Could you transcribe each record below exactly as written, setting the pictures aside?

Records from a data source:
'''
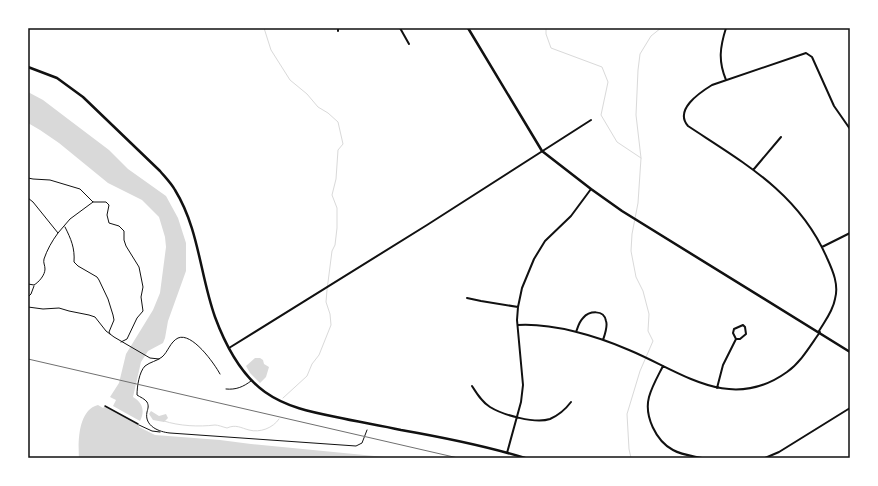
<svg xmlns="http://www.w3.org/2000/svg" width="878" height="486" font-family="Poppins,sans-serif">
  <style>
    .water { fill: #d9d9d9 }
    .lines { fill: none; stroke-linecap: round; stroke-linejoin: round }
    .stream { stroke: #d9d9d9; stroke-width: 1 }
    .path { stroke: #111; stroke-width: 1 }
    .service { stroke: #111; stroke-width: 1 }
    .pedestrian { stroke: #111; stroke-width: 1.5 }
    .minor { stroke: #111; stroke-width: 2 }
    .tertiary { stroke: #111; stroke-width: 2.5 }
    .rail { stroke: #707070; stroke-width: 1 }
    .neatline { fill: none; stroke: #111; stroke-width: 1.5 }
  </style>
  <rect width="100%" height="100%" fill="#fff"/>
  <!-- water -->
  <path class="water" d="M28 92 43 100 68 119 109 150 128 169 166 196 178 218 186 243V271L168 321 165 338 163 343 148 351 141 362 133 397C143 403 145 411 140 421L113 406 116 400 110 397 119 383 126 354 153 310 160 293 166 247 165 237 159 217 142 200 108 183 59 143 40 130 28 123Z
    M255 358H260L263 360 264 364 269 367 266 377 260 383 250 373 246 366Z
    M98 405 103 408 105 406 139 424V427L155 435 220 440 251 444 395 458H79C78 442 78 410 98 405Z
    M151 411 159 416 166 414 168 418 164 422 153 420 149 414Z"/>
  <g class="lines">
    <!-- stream -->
    <path class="stream" d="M264 28 271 50 290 80 307 94 318 107 328 113 338 122 343 144 338 150 336 179 332 195 337 208V228L335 245 332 251 327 290 326 302 330 314 331 325 319 355 312 364 307 376 283 398
      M546 28V34L551 48 602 67 608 82 601 115 617 142 641 158
      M164 421C179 426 199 427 215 425 218 425 223 427 227 428 236 424 241 428 249 430 260 433 273 428 279 419
      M631 458 629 449 627 414 640 371 653 341 648 331 649 314 643 291 636 277 631 251 632 234 638 203 641 158 636 115 638 70 640 54 651 36 661 28"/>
    <!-- path -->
    <path class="path" d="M28 124V123
      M28 178 33 179 50 180 80 189 93 202H106L109 205 107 215 109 223 119 226 124 231V240L126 246 139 267 143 287 141 297 143 311 137 318 127 339 121 342
      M28 198 33 202 58 233C52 241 47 250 44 259 43 263 45 265 45 269 45 275 39 282 34 285L28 284
      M65 227C71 239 75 248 74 262L78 266 97 277 99 280 108 299 113 315 114 320 109 332 110 334
      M58 233 70 219 93 202
      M28 297 31 294 34 286
      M28 307 43 309 59 308 69 311 89 315 95 317 106 331 114 337 150 358 159 359
      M220 374C214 363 192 332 178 338 170 342 168 352 162 357 157 361 150 362 145 366 139 372 137 387 137 395 140 397 145 399 147 402 149 406 148 408 147 412 144 426 159 432 170 433L356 446 362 443 367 430
      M139 425 152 431 160 432"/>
    <!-- service -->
    <path class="service" d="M226 389C236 390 243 387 251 381"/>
    <!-- pedestrian -->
    <path class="pedestrian" d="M105 406 138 424"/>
    <!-- minor -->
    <path class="minor" d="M400 28 409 44
      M338 31V28
      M726 80C718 61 720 47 726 28
      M754 169 781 137
      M822 247 850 233
      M467 298 481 301 518 307
      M518 325C553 323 597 336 629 350 682 372 730 413 787 372 801 362 810 346 820 332
      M819 331C825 321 833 311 835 299 839 285 833 271 827 258 799 193 744 163 688 126 674 110 699 93 712 85L806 53 812 57 834 106 850 129
      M576 332C578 327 579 322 583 318 589 311 604 309 606 321 608 326 605 334 603 340
      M229 348 427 225 591 120
      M663 366C658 376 652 386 649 397 644 416 656 441 673 450 682 455 693 456 702 458
      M472 386C477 394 482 402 490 407 503 415 535 424 550 419 559 415 565 410 571 402
      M717 388 723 365 736 339H740L746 334 745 327 743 325 734 329 733 333 736 339
      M507 453 521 402 523 385 517 320 518 307 522 288 534 259 545 241 571 216 591 189
      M765 458 779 452 850 408"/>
    <!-- tertiary -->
    <path class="tertiary" d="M468 28 542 151 591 189 622 211 850 352
      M28 67 57 78 83 97 160 171C165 177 171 183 175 190 199 229 200 275 215 317 225 344 241 375 265 392 286 407 311 412 336 417 358 422 379 425 401 430 441 437 486 446 525 458"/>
    <!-- rail -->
    <path class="rail" d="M28 359 458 458"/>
  </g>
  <!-- border -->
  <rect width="878" height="486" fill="none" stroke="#ffffff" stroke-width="58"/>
  <rect x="29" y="29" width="820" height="428" class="neatline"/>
</svg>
'''
▸ **Response**
<svg xmlns="http://www.w3.org/2000/svg" width="878" height="486" font-family="Poppins,sans-serif">
  <style>
    .water { fill: #d9d9d9 }
    .lines { fill: none; stroke-linecap: round; stroke-linejoin: round }
    .stream { stroke: #d9d9d9; stroke-width: 1 }
    .path { stroke: #111; stroke-width: 1 }
    .service { stroke: #111; stroke-width: 1 }
    .pedestrian { stroke: #111; stroke-width: 1.5 }
    .minor { stroke: #111; stroke-width: 2 }
    .tertiary { stroke: #111; stroke-width: 2.5 }
    .rail { stroke: #707070; stroke-width: 1 }
    .neatline { fill: none; stroke: #111; stroke-width: 1.5 }
  </style>
  <rect width="100%" height="100%" fill="#fff"/>
  <!-- water -->
  <path class="water" d="M28 92 43 100 68 119 109 150 128 169 166 196 178 218 186 243V271L168 321 165 338 163 343 148 351 141 362 133 397C143 403 145 411 140 421L113 406 116 400 110 397 119 383 126 354 153 310 160 293 166 247 165 237 159 217 142 200 108 183 59 143 40 130 28 123Z
    M255 358H260L263 360 264 364 269 367 266 377 260 383 250 373 246 366Z
    M98 405 103 408 105 406 139 424V427L155 435 220 440 251 444 395 458H79C78 442 78 410 98 405Z
    M151 411 159 416 166 414 168 418 164 422 153 420 149 414Z"/>
  <g class="lines">
    <!-- stream -->
    <path class="stream" d="M264 28 271 50 290 80 307 94 318 107 328 113 338 122 343 144 338 150 336 179 332 195 337 208V228L335 245 332 251 327 290 326 302 330 314 331 325 319 355 312 364 307 376 283 398
      M546 28V34L551 48 602 67 608 82 601 115 617 142 641 158
      M164 421C179 426 199 427 215 425 218 425 223 427 227 428 236 424 241 428 249 430 260 433 273 428 279 419
      M631 458 629 449 627 414 640 371 653 341 648 331 649 314 643 291 636 277 631 251 632 234 638 203 641 158 636 115 638 70 640 54 651 36 661 28"/>
    <!-- path -->
    <path class="path" d="M28 124V123
      M28 178 33 179 50 180 80 189 93 202H106L109 205 107 215 109 223 119 226 124 231V240L126 246 139 267 143 287 141 297 143 311 137 318 127 339 121 342
      M28 198 33 202 58 233C52 241 47 250 44 259 43 263 45 265 45 269 45 275 39 282 34 285L28 284
      M65 227C71 239 75 248 74 262L78 266 97 277 99 280 108 299 113 315 114 320 109 332 110 334
      M58 233 70 219 93 202
      M28 297 31 294 34 286
      M28 307 43 309 59 308 69 311 89 315 95 317 106 331 114 337 150 358 159 359
      M220 374C214 363 192 332 178 338 170 342 168 352 162 357 157 361 150 362 145 366 139 372 137 387 137 395 140 397 145 399 147 402 149 406 148 408 147 412 144 426 159 432 170 433L356 446 362 443 367 430
      M139 425 152 431 160 432"/>
    <!-- service -->
    <path class="service" d="M226 389C236 390 243 387 251 381"/>
    <!-- pedestrian -->
    <path class="pedestrian" d="M105 406 138 424"/>
    <!-- minor -->
    <path class="minor" d="M400 28 409 44
      M338 31V28
      M726 80C718 61 720 47 726 28
      M754 169 781 137
      M822 247 850 233
      M467 298 481 301 518 307
      M518 325C553 323 597 336 629 350 682 372 730 413 787 372 801 362 810 346 820 332
      M819 331C825 321 833 311 835 299 839 285 833 271 827 258 799 193 744 163 688 126 674 110 699 93 712 85L806 53 812 57 834 106 850 129
      M576 332C578 327 579 322 583 318 589 311 604 309 606 321 608 326 605 334 603 340
      M229 348 427 225 591 120
      M663 366C658 376 652 386 649 397 644 416 656 441 673 450 682 455 693 456 702 458
      M472 386C477 394 482 402 490 407 503 415 535 424 550 419 559 415 565 410 571 402
      M717 388 723 365 736 339H740L746 334 745 327 743 325 734 329 733 333 736 339
      M507 453 521 402 523 385 517 320 518 307 522 288 534 259 545 241 571 216 591 189
      M765 458 779 452 850 408"/>
    <!-- tertiary -->
    <path class="tertiary" d="M468 28 542 151 591 189 622 211 850 352
      M28 67 57 78 83 97 160 171C165 177 171 183 175 190 199 229 200 275 215 317 225 344 241 375 265 392 286 407 311 412 336 417 358 422 379 425 401 430 441 437 486 446 525 458"/>
    <!-- rail -->
    <path class="rail" d="M28 359 458 458"/>
  </g>
  <!-- border -->
  <rect width="878" height="486" fill="none" stroke="#ffffff" stroke-width="58"/>
  <rect x="29" y="29" width="820" height="428" class="neatline"/>
</svg>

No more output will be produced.